Risalgono agli ultimi mesi  le accese polemiche riguardo alle sensazionali (o sensazionalistiche?) scoperte del team di Felisa Wolfe-Simon, un’astrobiologa NASA dell’agenzia United States Geological Survey di Menlo Park, in California, apparse nel 2010 sulla rivista scientifica Science e pubblicizzate dalla NASA durante una conferenza del 2 Dicembre dello stesso anno, come “an astrobiology finding that will impact the search for evidence of extraterrestrial life“. La prova in questione sarebbe l’esistenza di un batterio estremofilo, della famiglia Halomonadaceae e della classe Gamma Proteobacteria, battezzato GFAJ-1 (give Felisa a job-1), che è in grado di nutrirsi utilizzando un elemento tossico per la maggior parte degli organismi, soprattutto ad alte concentrazioni:  l’arsenico.
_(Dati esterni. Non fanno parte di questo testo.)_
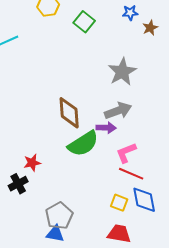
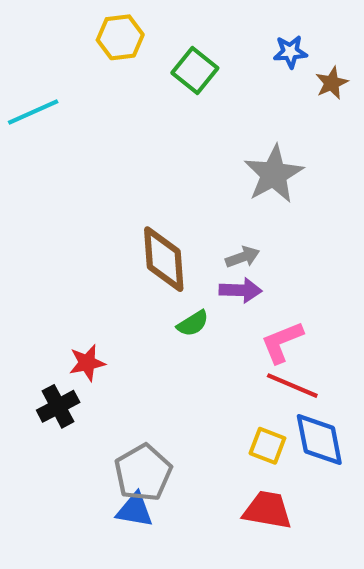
gray arrow: (118, 111) -> (243, 257), moved, size x0.6
green semicircle: (83, 144) -> (193, 323), size x0.5

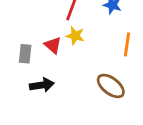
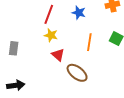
red triangle: (53, 45) -> (58, 55), moved
black arrow: (42, 85) -> (16, 85), moved

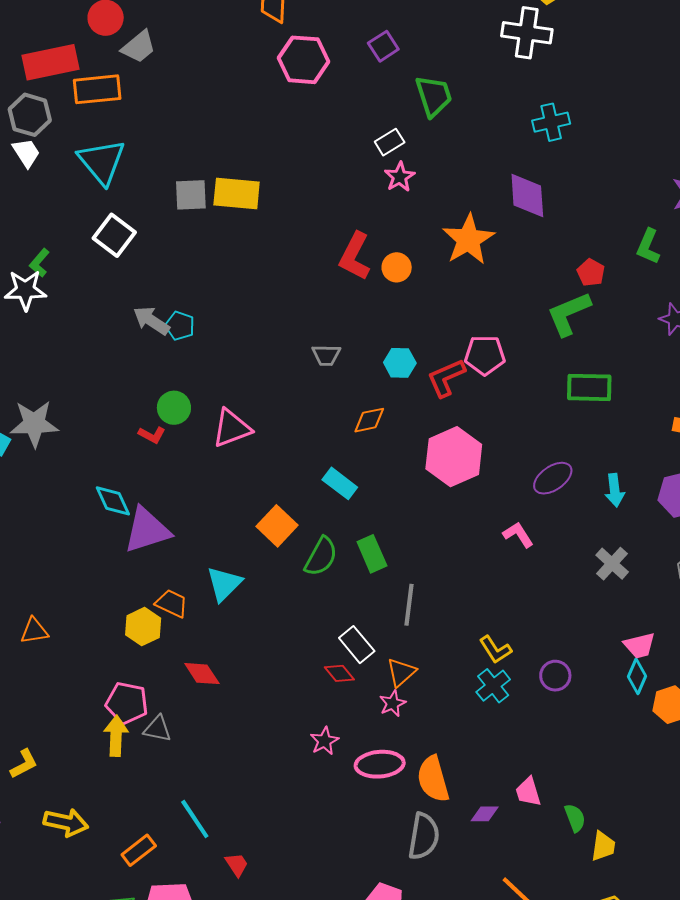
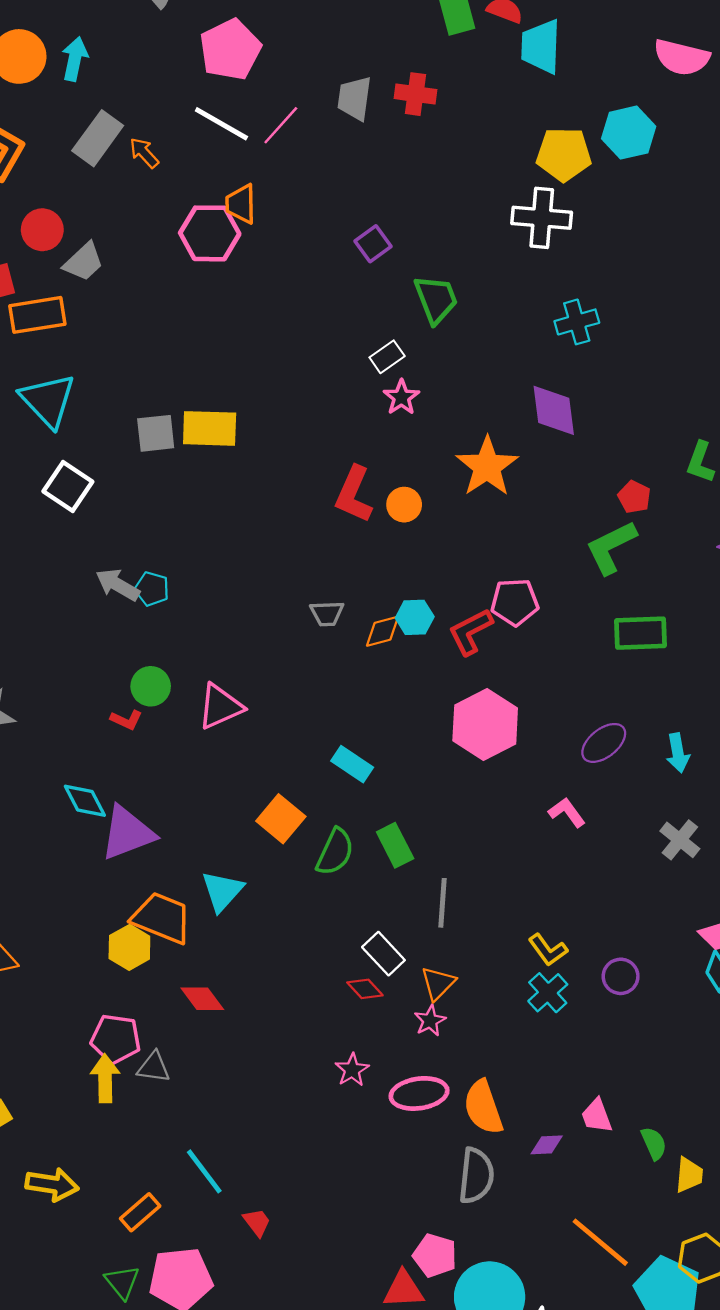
pink hexagon: (304, 60) -> (210, 233), moved
orange diamond: (369, 420) -> (383, 631), moved
orange trapezoid: (172, 603) -> (162, 918), size x1.6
Il microrganismo è stato isolato nel 2009 in sedimenti raccolti dalla stessa Felisa Wolfe-Simon e dai suoi colleghi lungo le rive del lago Mono, in California, caratterizzato da alti gradi di salinità e alcalinità oltre che da una delle più elevate concentrazioni di arsenico naturale di tutto il mondo (200 µM in media).
Molti batteri Halomonas, al cui genere appartiene anche GFAJ-1 secondo i risultati del sequenziamento della subunità 16S dell’rRNA e alla successiva collocazione nell’albero filogenetico, sono noti per essere in grado di tollerare elevati livelli di arsenico; tuttavia GFAJ-1,  in condizioni di carenza di fosforo, sarebbe, inoltre, in grado di incorporare l’arsenico nel suo DNA: introducendo arsenico radioattivo nei terreni di crescita, Wolfe-Simon ha infatti osservato che circa un decimo di arsenico assorbito si è fissato negli acidi nucleici del microrganismo.

GFAJ-1 (Google Immagini)

Tale risultato è stato interpretato come la capacità del batterio GFAJ-1 di sostituire il fosforo con l’arsenico nella struttura stessa del proprio DNA, e lascerebbe adito a nuove frontiere di ricerca sia per quanto riguarda l’origine della vita e i primordiali habitat terrestri, che per la definizione stessa del concetto di vita terrestre ed extraterrestre, determinando l’ampliamento delle attuali conoscenze della chimica biotica e prebiotica (Pennisi, 2010).
Molte polemiche si sono tuttavia sviluppate in seguito alla pubblicazione dell’articolo, criticando sia il clamore sollevato dalla NASA per pubblicizzare la scoperta, sia, più formalmente, eventuali problemi di contaminazione, da parte di arsenico residuo, dovuti ad errori metodologici nei protocolli sperimentali dell’ equipe NASA. Ad oggi il dibattito è aperto ma ancora le conclusioni dell’articolo originale non sono state confutate né confermate.

Mono lake landsat horz (Google Immagini)

Fonti:

  1.  Wolfe-Simon, Felisa, et al. (2010). A Bacterium That Can Grow by Using Arsenic Instead of Phosphorus. Science.
  2. Pennisi, Elizabeth (2010). What Poison? Bacterium Uses Arsenic to Build DNA and Other Molecules. Science 330 (6009): 1302.